Perhaps 250 fans supporting both teams sat in bleachers overlooking the six primary outdoor courts. Below a partly cloudy sky, the pops of forehands and the shuffling of feet mixed with applause, a modicum of heckling and the primal screams of players hitting winners or bemoaning shots into the net.

The wind, which blew consistently from the south with intermittent gusts of perhaps 30 mph, swept up clouds of pollen off the court and wrought havoc on the matches. If balls weren’t hit with measured force – and sometimes even if they were – the wind knocked them down, pushed them cross-court or sailed them well past the baseline. Mishits off the frame were commonplace.

“This was a crazy one,” UGA senior Meg Kowalski said. In her career, “this has got to be top three windiest matches ever. But that’s the fun part. We’re playing a huge rivalry match, we’re all getting into it and the conditions are awful. That’s what makes it fun.”

Georgia gained the early advantage by winning the doubles point. The teams split the first and second doubles matches, leaving the point to be decided by the third doubles teams of Gia Cohen and Ruth Marsh (Tech) and Guillermina Grant and Kowalski (UGA).

In the single-set format, Cohen and Marsh took a 5-3 lead, one game from securing the match and the doubles point for the Jackets. But Kowalski and Grant rallied, taking the final four games to win 7-5.

“We had a chance in doubles,” Harmon said. “We weren’t able to get the doubles point, which I think the momentum could have helped us a lot.”

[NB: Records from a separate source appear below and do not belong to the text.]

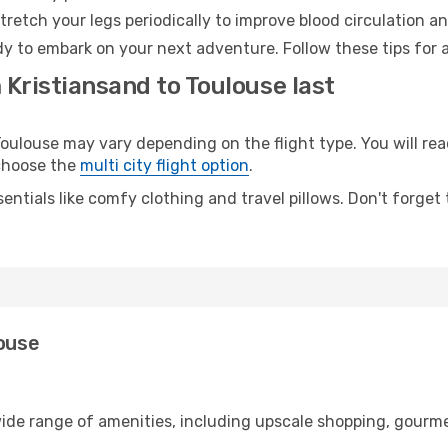
retch your legs periodically to improve blood circulation a
dy to embark on your next adventure. Follow these tips for 
 Kristiansand to Toulouse last
ulouse may vary depending on the flight type. You will reac
 choose the
multi city flight option
.
entials like comfy clothing and travel pillows. Don't forget
louse
wide range of amenities, including upscale shopping, gourme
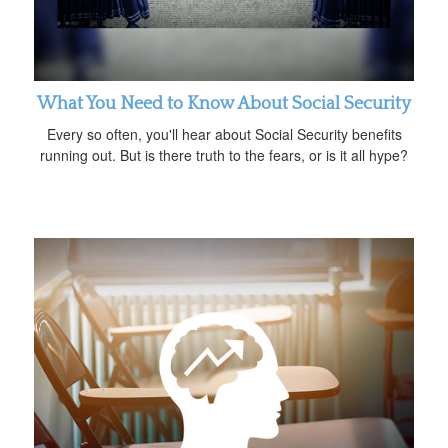
What You Need to Know About Social Security
Every so often, you'll hear about Social Security benefits
running out. But is there truth to the fears, or is it all hype?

Needing to win three of the six singles matches to secure the team win, UGA bolted from the gate, winning the first set on five of the six courts. Georgia’s Ania Hertel closed out her match at No. 6 singles over Cohen for the first singles point (6-3, 6-1), followed by Dasha Vidmanova over Ava Hrastar at third singles (7-5, 6-2). With Georgia up 3-0, Kowalski sealed the team win with a hard-fought win at No. 5 singles over Kate Sharabura (6-4, 7-5), finishing with a forehand cross-court winner after Sharabura had approached the net.

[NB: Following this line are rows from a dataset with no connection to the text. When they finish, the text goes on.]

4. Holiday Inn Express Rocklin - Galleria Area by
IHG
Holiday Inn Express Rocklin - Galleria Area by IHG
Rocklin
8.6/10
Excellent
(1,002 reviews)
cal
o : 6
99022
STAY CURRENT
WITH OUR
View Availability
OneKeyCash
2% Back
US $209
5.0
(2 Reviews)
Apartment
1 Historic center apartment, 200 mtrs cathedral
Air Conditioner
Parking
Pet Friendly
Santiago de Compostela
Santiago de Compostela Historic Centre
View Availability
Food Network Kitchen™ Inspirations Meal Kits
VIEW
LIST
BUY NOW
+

“She’s a great net player, came to the net a bunch in the match,” Kowalski said of Sharabura. “I finally snuck one past her.”

Like all nine players on the UGA roster, Kowalski came to Athens from beyond the state’s borders (she hails from Chicago) but has made the rivalry her own.

“It’s just something about playing with a ‘G’ on our chest and how special it is to have this rivalry and not only play for our team and play for ourselves, but play for the University of Georgia and play for the fans because, obviously, we take this rivalry to heart,” she said.

Tech fell to 11-6, while Georgia improved to 11-3. The Bulldogs hold the series advantage 28-6.

“Well done by (Georgia),” Harmon said. “We’ve just got a lot of work to do before we have to play Clemson on Saturday.”

Wednesday closed the books on regular-season head-to-head meetings between the archrivals for the academic year. In a highly rare outcome, Tech bettered UGA with four victories (men’s basketball, women’s basketball, softball and baseball, counting the Tech baseball team’s series victory as one win) to the Bulldogs’ three (football, men’s tennis and women’s tennis).

The spoils of Wednesday’s victory were modest. As dusk approached, Georgia players, coaches and staff ate dinner out of California Pizza Kitchen carryout containers just up the road from the Tech tennis complex. The Bulldogs dined by two team vans parked on Fowler Street on Tech’s campus, one of them idling. The women perched themselves on the stone masonry foundation supporting a metal fence that ran along the sidewalk.

The drive back to Athens awaited, followed by an 8 a.m. Thursday charter flight to Columbia, Mo., for an SEC matchup with Missouri on Friday. For the moment, along with a carb-heavy meal, there was time to savor staving off a hated rival.

Said Coppoc, “It’s just been a great feeling, because no one wants to lose to Tech.”